Иоанн Васильевич же внимательно слушал и думал, собирая в голове «картину маслом». Поглядывал на почерк, многое говорящий о человеке. Посматривал на зарисовки. И вспоминал все, что ранее слышал и видел. Все. Вообще все. Начиная с истории об «отцовском наследстве» в виде краски, лампе и так далее. И чем больше думал, тем меньше ему нравился вывод, к которому он приходил…

Тем временем Андрея обихаживал травник Иван.

— О! Я вижу ты не спишь. Пора принять лекарство. — произнес он, входя. И сразу направился к стоящей на столике емкости, прикрытой тряпицей, от которой тянуло травами.

— Что там? — тихо спросил парень.

— Зелье, от которого пройдут твои хвори.

— ЧТО ТАМ? — намного жестче поинтересовался Андрей. — Что ты туда намешал?

— Оу… но разве ты понимаешь в травах? Что дадут тебе мои слова?

— Если ты не скажешь, я забью тебе этот горшок в глотку. — произнес парень очень тихо, но от этого не менее опасно. И взгляд у него был такой, что лучше не возражать.

Отец Сабастьян немало этому удивился. И даже хотел было возмутиться таким недоверием, но видя решительность настроя, начал перечислять что и в каком количестве положил в зелье.

Внимательно его выслушав и задав наводящие вопросы Андрей принял чашечку, в которую ему налили лекарство, и долго ее обнюхивал.
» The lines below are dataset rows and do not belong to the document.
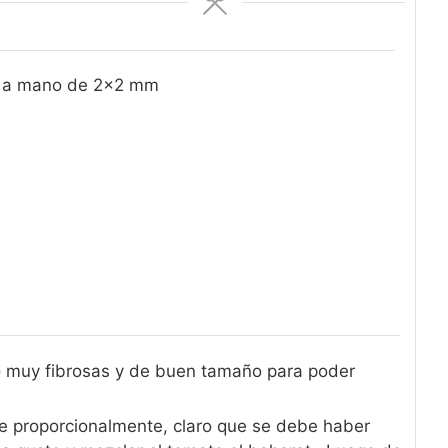
da a mano de 2x2 mm
no muy fibrosas y de buen tamaño para poder
ne proporcionalmente, claro que se debe haber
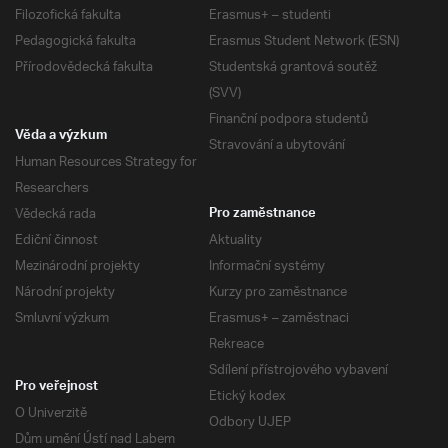
Filozofická fakulta
Erasmus+ – studenti
Pedagogická fakulta
Erasmus Student Network (ESN)
Přírodovědecká fakulta
Studentská grantová soutěž
(SVV)
Finanční podpora studentů
Věda a výzkum
Stravování a ubytování
Human Resources Strategy for
Researchers
Vědecká rada
Pro zaměstnance
Ediční činnost
Aktuality
Mezinárodní projekty
Informační systémy
Národní projekty
Kurzy pro zaměstnance
Smluvní výzkum
Erasmus+ – zaměstnaci
Rekreace
Sdílení přístrojového vybavení
Pro veřejnost
Etický kodex
O Univerzitě
Odbory UJEP
Dům umění Ústí nad Labem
Потом чуть-чуть попробовал языком, прислушиваясь к своим вкусовым ощущениям.

И, кивнув каким-то своим мыслям, выпил.

— Откуда такое недоверие? — принимая чашечку, спросил «травник Иван».

— Иных уж нет, других долечим, — фыркнул Андрей. — В твоем отваре половина трав лишние, но вроде бы безвредные. Не представляю, какой от всей этой бурды будет эффект. Но надеюсь, что хуже не станет. Хотя надежды мало.

— Откуда тебе знать?!

— От верблюда! Ты мне еще про клятву Гиппократа вспомни. Чай ты травник дикий, а не Парацельс. Откуда тебе знать, какая трава как действует и какой от нее побочный эффект? Ты клинические испытания проводил? Или опираешься на высокие научные знания вроде «одна бабка сказала»?